The full listing, from first line to last, should be set down again exactly.

━━━━━━━━━━━━━━━━

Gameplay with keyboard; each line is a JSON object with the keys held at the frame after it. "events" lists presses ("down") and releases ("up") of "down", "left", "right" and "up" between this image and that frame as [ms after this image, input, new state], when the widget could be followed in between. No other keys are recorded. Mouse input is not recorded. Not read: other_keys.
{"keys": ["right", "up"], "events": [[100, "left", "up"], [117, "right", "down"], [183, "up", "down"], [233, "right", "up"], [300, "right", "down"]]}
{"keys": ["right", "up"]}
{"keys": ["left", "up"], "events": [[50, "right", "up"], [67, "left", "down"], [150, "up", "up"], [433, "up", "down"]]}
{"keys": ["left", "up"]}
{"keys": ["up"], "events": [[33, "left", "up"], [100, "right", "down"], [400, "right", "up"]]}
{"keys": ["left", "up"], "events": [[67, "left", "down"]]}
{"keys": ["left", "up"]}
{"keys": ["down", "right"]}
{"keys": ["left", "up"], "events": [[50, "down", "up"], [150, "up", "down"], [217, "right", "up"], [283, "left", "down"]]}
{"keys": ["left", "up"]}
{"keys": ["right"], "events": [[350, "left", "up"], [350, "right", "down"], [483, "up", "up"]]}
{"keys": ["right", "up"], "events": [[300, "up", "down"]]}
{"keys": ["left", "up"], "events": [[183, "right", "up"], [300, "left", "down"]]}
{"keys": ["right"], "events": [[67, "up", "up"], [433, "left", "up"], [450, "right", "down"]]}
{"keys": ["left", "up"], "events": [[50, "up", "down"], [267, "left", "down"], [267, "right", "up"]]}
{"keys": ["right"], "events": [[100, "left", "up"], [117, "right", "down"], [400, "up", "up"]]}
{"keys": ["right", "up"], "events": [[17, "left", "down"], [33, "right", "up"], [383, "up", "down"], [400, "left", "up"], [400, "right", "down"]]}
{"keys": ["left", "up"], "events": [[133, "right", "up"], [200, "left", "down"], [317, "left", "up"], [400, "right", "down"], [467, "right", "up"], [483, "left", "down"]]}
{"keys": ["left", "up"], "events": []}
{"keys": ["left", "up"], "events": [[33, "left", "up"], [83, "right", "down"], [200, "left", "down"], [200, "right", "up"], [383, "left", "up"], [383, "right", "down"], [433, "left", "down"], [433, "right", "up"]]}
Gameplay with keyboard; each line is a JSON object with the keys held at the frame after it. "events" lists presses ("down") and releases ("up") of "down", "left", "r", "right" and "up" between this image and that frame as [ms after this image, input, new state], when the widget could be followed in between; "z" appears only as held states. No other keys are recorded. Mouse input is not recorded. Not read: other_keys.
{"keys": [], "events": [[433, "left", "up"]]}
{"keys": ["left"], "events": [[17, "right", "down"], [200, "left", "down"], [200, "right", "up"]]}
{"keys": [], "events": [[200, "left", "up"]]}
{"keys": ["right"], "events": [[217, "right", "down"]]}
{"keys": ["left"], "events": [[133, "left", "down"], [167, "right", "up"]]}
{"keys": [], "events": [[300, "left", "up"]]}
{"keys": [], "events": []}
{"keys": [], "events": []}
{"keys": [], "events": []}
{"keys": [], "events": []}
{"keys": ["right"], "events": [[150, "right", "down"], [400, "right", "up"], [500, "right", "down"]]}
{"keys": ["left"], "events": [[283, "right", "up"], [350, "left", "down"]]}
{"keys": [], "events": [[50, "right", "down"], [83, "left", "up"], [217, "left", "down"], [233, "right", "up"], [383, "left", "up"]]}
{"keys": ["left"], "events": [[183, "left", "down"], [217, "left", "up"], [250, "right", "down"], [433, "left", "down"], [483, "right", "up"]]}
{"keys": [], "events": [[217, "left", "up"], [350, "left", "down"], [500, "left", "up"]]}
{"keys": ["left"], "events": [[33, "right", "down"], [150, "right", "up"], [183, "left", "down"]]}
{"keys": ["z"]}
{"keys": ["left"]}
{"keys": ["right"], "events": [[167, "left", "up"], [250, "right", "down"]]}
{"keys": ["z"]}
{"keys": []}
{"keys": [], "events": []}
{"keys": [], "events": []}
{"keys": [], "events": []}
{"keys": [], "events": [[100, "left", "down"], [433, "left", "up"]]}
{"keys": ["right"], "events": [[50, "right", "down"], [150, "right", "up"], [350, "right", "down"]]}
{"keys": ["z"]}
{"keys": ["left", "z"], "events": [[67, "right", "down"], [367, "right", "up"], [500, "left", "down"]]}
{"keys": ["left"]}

━━━━━━━━━━━━━━━━

§ Finished task
Gameplay with keyboard; each line is a JSON object with the keys held at the frame after it. "events" lists presses ("down") and releases ("up") of "down", "left", "right" and "up" between this image and that frame as [ms after this image, input, new state], when the widget could be followed in between. No other keys are recorded. Mouse input is not recorded. Not read: other_keys.
{"keys": ["right", "up"], "events": [[100, "left", "up"], [117, "right", "down"], [183, "up", "down"], [233, "right", "up"], [300, "right", "down"]]}
{"keys": ["right", "up"]}
{"keys": ["left", "up"], "events": [[50, "right", "up"], [67, "left", "down"], [150, "up", "up"], [433, "up", "down"]]}
{"keys": ["left", "up"]}
{"keys": ["up"], "events": [[33, "left", "up"], [100, "right", "down"], [400, "right", "up"]]}
{"keys": ["left", "up"], "events": [[67, "left", "down"]]}
{"keys": ["left", "up"]}
{"keys": ["down", "right"]}
{"keys": ["left", "up"], "events": [[50, "down", "up"], [150, "up", "down"], [217, "right", "up"], [283, "left", "down"]]}
{"keys": ["left", "up"]}
{"keys": ["right"], "events": [[350, "left", "up"], [350, "right", "down"], [483, "up", "up"]]}
{"keys": ["right", "up"], "events": [[300, "up", "down"]]}
{"keys": ["left", "up"], "events": [[183, "right", "up"], [300, "left", "down"]]}
{"keys": ["right"], "events": [[67, "up", "up"], [433, "left", "up"], [450, "right", "down"]]}
{"keys": ["left", "up"], "events": [[50, "up", "down"], [267, "left", "down"], [267, "right", "up"]]}
{"keys": ["right"], "events": [[100, "left", "up"], [117, "right", "down"], [400, "up", "up"]]}
{"keys": ["right", "up"], "events": [[17, "left", "down"], [33, "right", "up"], [383, "up", "down"], [400, "left", "up"], [400, "right", "down"]]}
{"keys": ["left", "up"], "events": [[133, "right", "up"], [200, "left", "down"], [317, "left", "up"], [400, "right", "down"], [467, "right", "up"], [483, "left", "down"]]}
{"keys": ["left", "up"], "events": []}
{"keys": ["left", "up"], "events": [[33, "left", "up"], [83, "right", "down"], [200, "left", "down"], [200, "right", "up"], [383, "left", "up"], [383, "right", "down"], [433, "left", "down"], [433, "right", "up"]]}
Gameplay with keyboard; each line is a JSON object with the keys held at the frame after it. "events" lists presses ("down") and releases ("up") of "down", "left", "r", "right" and "up" between this image and that frame as [ms after this image, input, new state], when the widget could be followed in between; "z" appears only as held states. No other keys are recorded. Mouse input is not recorded. Not read: other_keys.
{"keys": [], "events": [[433, "left", "up"]]}
{"keys": ["left"], "events": [[17, "right", "down"], [200, "left", "down"], [200, "right", "up"]]}
{"keys": [], "events": [[200, "left", "up"]]}
{"keys": ["right"], "events": [[217, "right", "down"]]}
{"keys": ["left"], "events": [[133, "left", "down"], [167, "right", "up"]]}
{"keys": [], "events": [[300, "left", "up"]]}
{"keys": [], "events": []}
{"keys": [], "events": []}
{"keys": [], "events": []}
{"keys": [], "events": []}
{"keys": ["right"], "events": [[150, "right", "down"], [400, "right", "up"], [500, "right", "down"]]}
{"keys": ["left"], "events": [[283, "right", "up"], [350, "left", "down"]]}
{"keys": [], "events": [[50, "right", "down"], [83, "left", "up"], [217, "left", "down"], [233, "right", "up"], [383, "left", "up"]]}
{"keys": ["left"], "events": [[183, "left", "down"], [217, "left", "up"], [250, "right", "down"], [433, "left", "down"], [483, "right", "up"]]}
{"keys": [], "events": [[217, "left", "up"], [350, "left", "down"], [500, "left", "up"]]}
{"keys": ["left"], "events": [[33, "right", "down"], [150, "right", "up"], [183, "left", "down"]]}
{"keys": ["z"]}
{"keys": ["left"]}
{"keys": ["right"], "events": [[167, "left", "up"], [250, "right", "down"]]}
{"keys": ["z"]}
{"keys": []}
{"keys": [], "events": []}
{"keys": [], "events": []}
{"keys": [], "events": []}
{"keys": [], "events": [[100, "left", "down"], [433, "left", "up"]]}
{"keys": ["right"], "events": [[50, "right", "down"], [150, "right", "up"], [350, "right", "down"]]}
{"keys": ["z"]}
{"keys": ["left", "z"], "events": [[67, "right", "down"], [367, "right", "up"], [500, "left", "down"]]}
{"keys": ["left"]}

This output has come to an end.